16/01/2026
09:20 PM

Las exigencias del bien

Jibsam Melgares

John Woolman fue un próspero mercader estadounidense del s. XVIII, perteneciente a la iglesia protestante Amigos, mejor conocida como los cuáqueros. Llevaba una vida cómoda hasta que, en palabras de Philip Yancey, “Dios le hizo sentir convicción por el ultraje de la esclavitud”.

Mediante ese llamado interior, Woolman advirtió que, si se pretende que el bien prospere sobre el mal, es necesario actuar en consecuencia. Por eso, decidió renunciar a su exitoso negocio para luchar en contra de la esclavitud.

Usó su dinero para comprar la libertad de diversos esclavos. Empezó a utilizar trajes sin teñir para no tener que usar el tinte producido por los esclavos. Viajaba a pie como manifestación de solidaridad con los esclavos, a quienes no se les permitía viajar en carruajes.

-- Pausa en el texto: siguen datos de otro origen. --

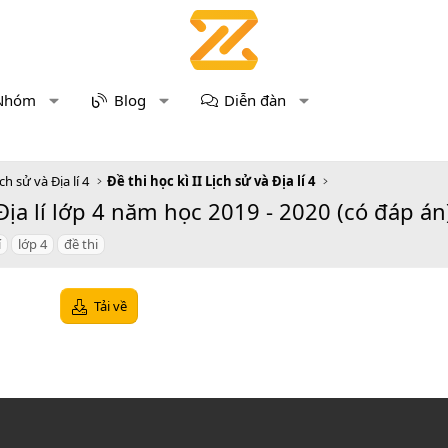
Nhóm
Blog
Diễn đàn
ch sử và Địa lí 4
Đề thi học kì II Lịch sử và Địa lí 4
Địa lí lớp 4 năm học 2019 - 2020 (có đáp án
í
lớp 4
đề thi
Tải về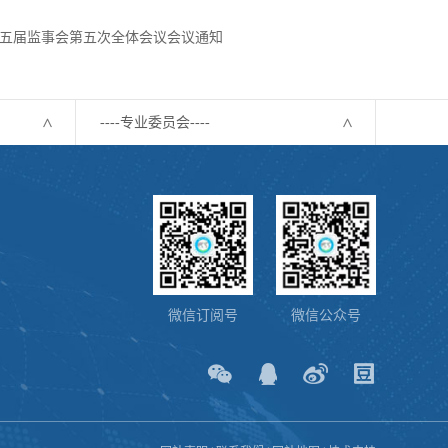
五届监事会第五次全体会议会议通知
----专业委员会----
微信订阅号
微信公众号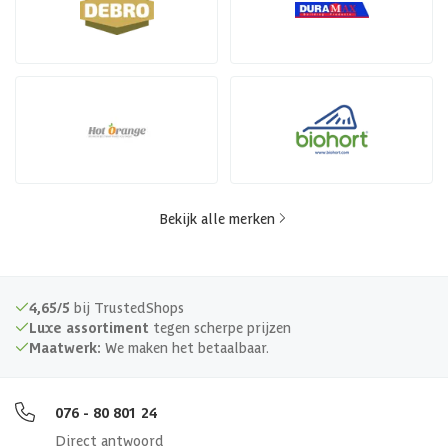
Bekijk alle merken
4,65/5
bij TrustedShops
Luxe assortiment
tegen scherpe prijzen
Maatwerk:
We maken het betaalbaar.
076 - 80 801 24
Direct antwoord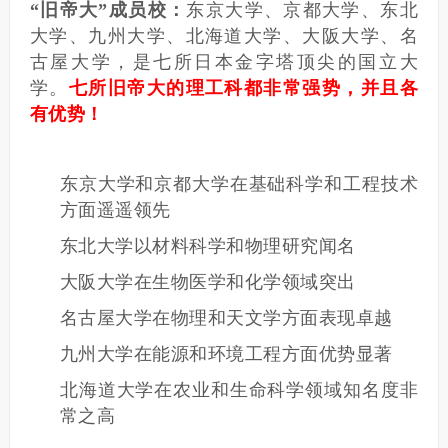
“旧帝大”成员校：
东京大学、京都大学、东北
大学、九州大学、北海道大学、大阪大学、名
古屋大学，是七所日本金字塔顶尖的国立大
学。
七所旧帝大的理工科都非常强势，并且各
有优势！
东京大学和京都大学在基础科学和工程技术
方面遥遥领先
东北大学以材料科学和物理研究闻名
大阪大学在生物医学和化学领域突出
名古屋大学在物理和天文学方面表现卓越
九州大学在能源和环境工程方面优势显著
北海道大学在农业和生命科学领域知名度非
常之高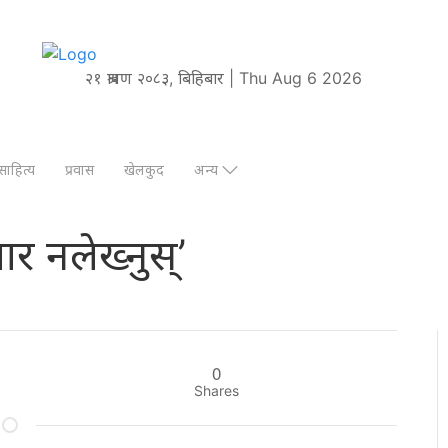
२१ श्रावण २०८३, बिहिबार | Thu Aug 6 2026
साहित्य
प्रवास
खेलकुद
अन्य
ार नलेख्नुस्’
0
Shares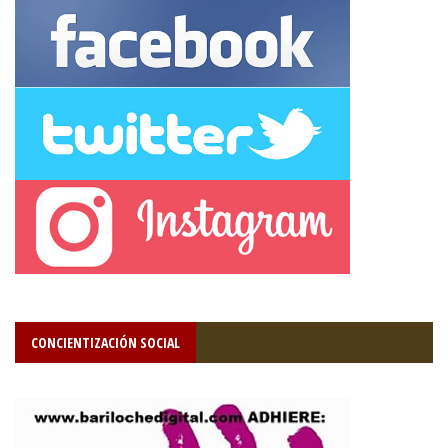
CONCIENTIZACIÓN SOCIAL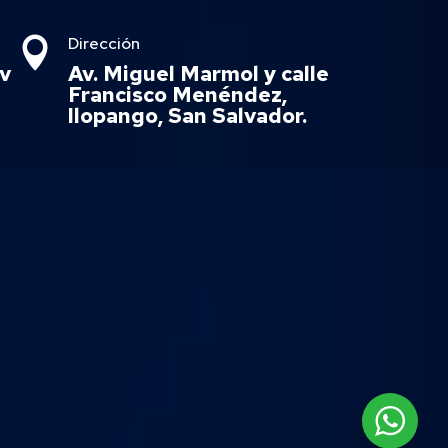
Dirección

v
Av. Miguel Marmol y calle
Francisco Menéndez,
Ilopango, San Salvador.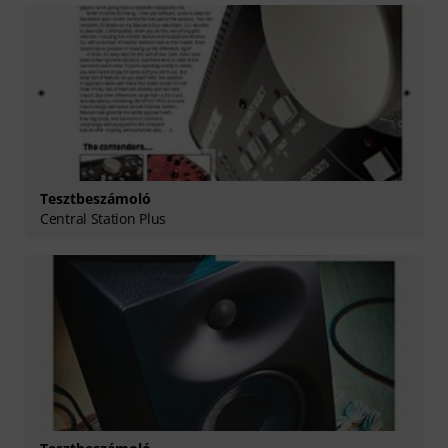
Tesztbeszámoló
Central Station Plus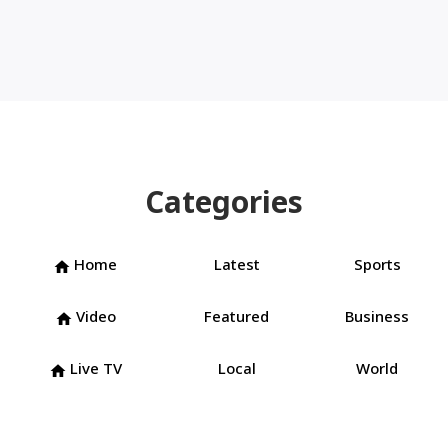
Categories
Home
Latest
Sports
home
Video
Featured
Business
home
Live TV
Local
World
home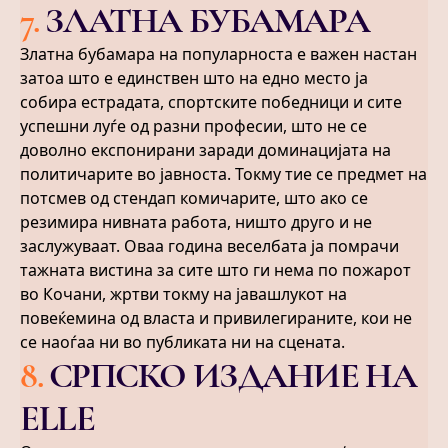
7
.
ЗЛАТНА БУБАМАРА
Златна бубамара на популарноста е важен настан
затоа што е единствен што на едно место ја
собира естрадата, спортските победници и сите
успешни луѓе од разни професии, што не се
доволно експонирани заради доминацијата на
политичарите во јавноста. Токму тие се предмет на
потсмев од стендап комичарите, што ако се
резимира нивната работа, ништо друго и не
заслужуваат. Оваа година веселбата ја помрачи
тажната вистина за сите што ги нема по пожарот
во Кочани, жртви токму на јавашлукот на
повеќемина од власта и привилегираните, кои не
се наоѓаа ни во публиката ни на сцената.
8
.
СРПСКО ИЗДАНИЕ НА
ELLE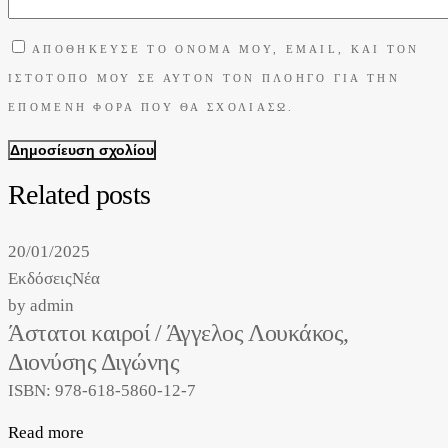
ΑΠΟΘΉΚΕΥΣΕ ΤΟ ΌΝΟΜΆ ΜΟΥ, EMAIL, ΚΑΙ ΤΟΝ
ΙΣΤΌΤΟΠΟ ΜΟΥ ΣΕ ΑΥΤΌΝ ΤΟΝ ΠΛΟΗΓΌ ΓΙΑ ΤΗΝ
ΕΠΌΜΕΝΗ ΦΟΡΆ ΠΟΥ ΘΑ ΣΧΟΛΙΆΣΩ.
Δημοσίευση σχολίου
Related posts
20/01/2025
Εκδόσεις
Νέα
by
admin
Άστατοι καιροί / Άγγελος Λουκάκος,
Διονύσης Διγώνης
ISBN: 978-618-5860-12-7
Read more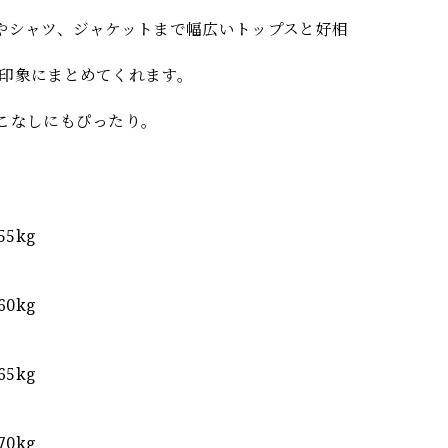
やシャツ、ジャケットまで幅広いトップスと好相
印象にまとめてくれます。
こなしにもぴったり。
5kg
0kg
5kg
0kg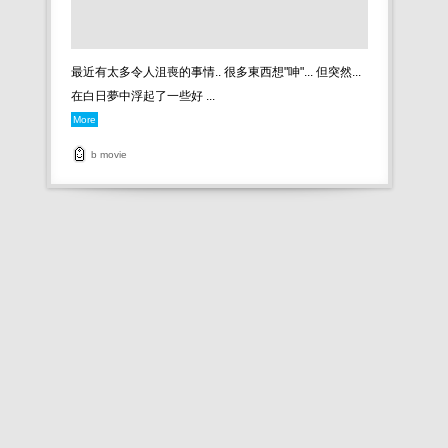
最近有太多令人沮喪的事情.. 很多東西想"呻"... 但突然...
在白日夢中浮起了一些好 ...
More
b
movie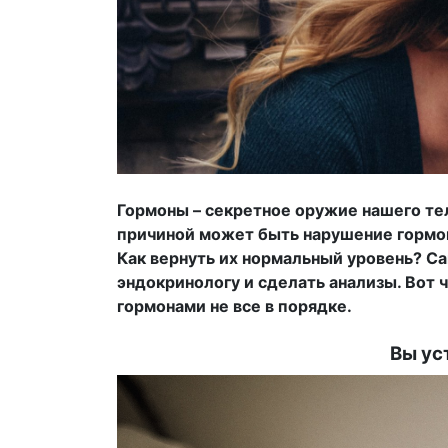
Гормоны – секретное оружие нашего тела
причиной может быть нарушение гормон
Как вернуть их нормальный уровень? Са
эндокринологу и сделать анализы. Вот 
гормонами не все в порядке.
Вы ус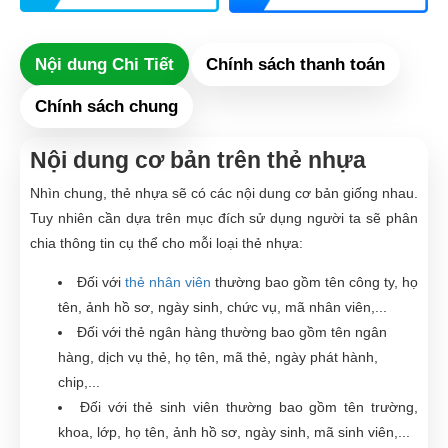
Nội dung Chi Tiết
Chính sách thanh toán
Chính sách chung
Nội dung cơ bản trên thẻ nhựa
Nhìn chung, thẻ nhựa sẽ có các nội dung cơ bản giống nhau.
Tuy nhiên cần dựa trên mục đích sử dụng người ta sẽ phân
chia thông tin cụ thể cho mỗi loại thẻ nhựa:
Đối với
thẻ nhân viên
thường bao gồm tên công ty, họ
tên, ảnh hồ sơ, ngày sinh, chức vụ, mã nhân viên,...
Đối với thẻ ngân hàng thường bao gồm tên ngân
hàng, dịch vụ thẻ, họ tên, mã thẻ, ngày phát hành,
chip,...
Đối với thẻ sinh viên thường bao gồm tên trường,
khoa, lớp, họ tên, ảnh hồ sơ, ngày sinh, mã sinh viên,...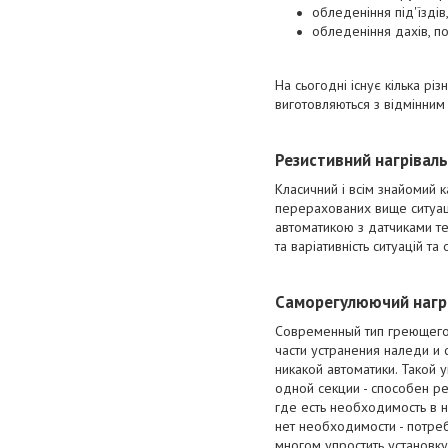
обледеніння під'їздів
обледеніння дахів, по
На сьогодні існує кілька рі
виготовляються з відмінним 
Резистивний нагрівал
Класичний і всім знайомий 
перерахованих вище ситуаці
автоматикою з датчиками те
та варіативність ситуацій т
Саморегулюючий нагрі
Современный тип греющего
части устранения наледи и 
никакой автоматики. Такой 
одной секции - способен ре
где есть необходимость в н
нет необходимости - потре
многом упростить установк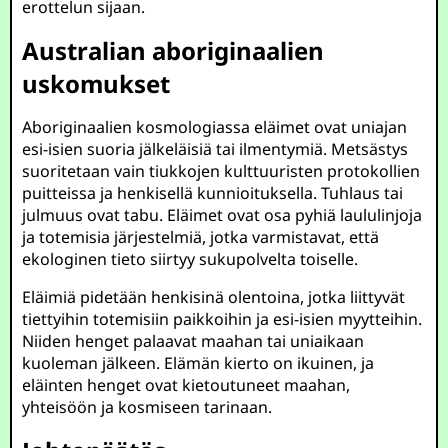
erottelun sijaan.
Australian aboriginaalien
uskomukset
Aboriginaalien kosmologiassa eläimet ovat uniajan
esi-isien suoria jälkeläisiä tai ilmentymiä. Metsästys
suoritetaan vain tiukkojen kulttuuristen protokollien
puitteissa ja henkisellä kunnioituksella. Tuhlaus tai
julmuus ovat tabu. Eläimet ovat osa pyhiä laululinjoja
ja totemisia järjestelmiä, jotka varmistavat, että
ekologinen tieto siirtyy sukupolvelta toiselle.
Eläimiä pidetään henkisinä olentoina, jotka liittyvät
tiettyihin totemisiin paikkoihin ja esi-isien myytteihin.
Niiden henget palaavat maahan tai uniaikaan
kuoleman jälkeen. Elämän kierto on ikuinen, ja
eläinten henget ovat kietoutuneet maahan,
yhteisöön ja kosmiseen tarinaan.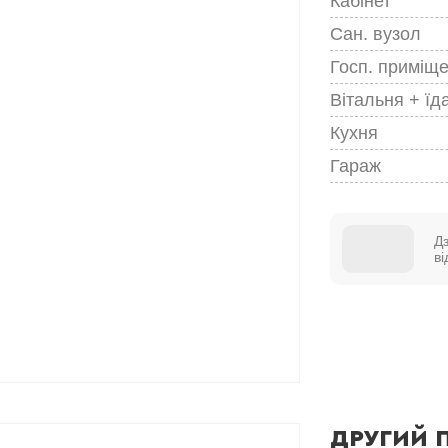
Кабінет
Сан. вузол
Госп. приміщ
Вітальня + їд
Кухня
Гараж
Д
в
ДРУГИЙ 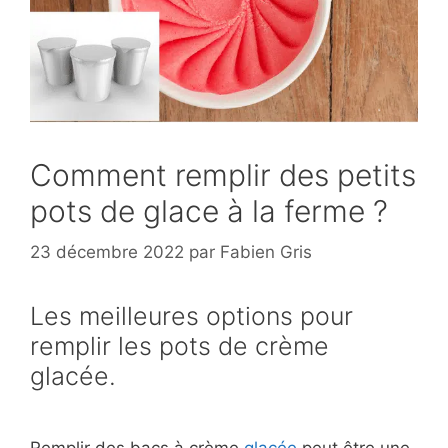
Comment remplir des petits
pots de glace à la ferme ?
23 décembre 2022
par
Fabien Gris
Les meilleures options pour
remplir les pots de crème
glacée.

También se negaba a ingerir azúcar, ron, melaza o cualquier otro producto manchado por la labor esclava. Convenció a muchos dueños de esclavos cuáqueros para que liberaran a sus siervos. Cuando viajaba, y era servido por un esclavo, insistía en pagarle como justa retribución por su trabajo en atenderlo.

Rechazaba ser servido en tazas, platos y utensilios de plata, porque sabía que los esclavos en otras regiones eran forzados a excavar tales metales preciosos y gemas para único beneficio de sus explotadores. Yancey afirma que “en gran medida, gracias a este ‘callado revolucionario’, en 1787 ya no había un solo cuáquero del continente americano que tuviera esclavos”.

Como bien decía el político y escritor irlandés del s. XVIII, Edmund Burke, “para que triunfe el mal, sólo es necesario que los buenos no hagan nada”. El bien tiene sus exigencias y para que no quede en puros conceptos, deseos o proyectos etéreos es necesario actuar. Siempre he creído que el mayor obstáculo para hacer el bien no es el miedo, sino la comodidad.

La necesidad está ahí, aguardando por nosotros. ¿Qué vamos a hacer por los sin voz, sin techo o sin familia; por los indefensos o los que sufren las injusticias de los poderosos? La decisión es nuestra.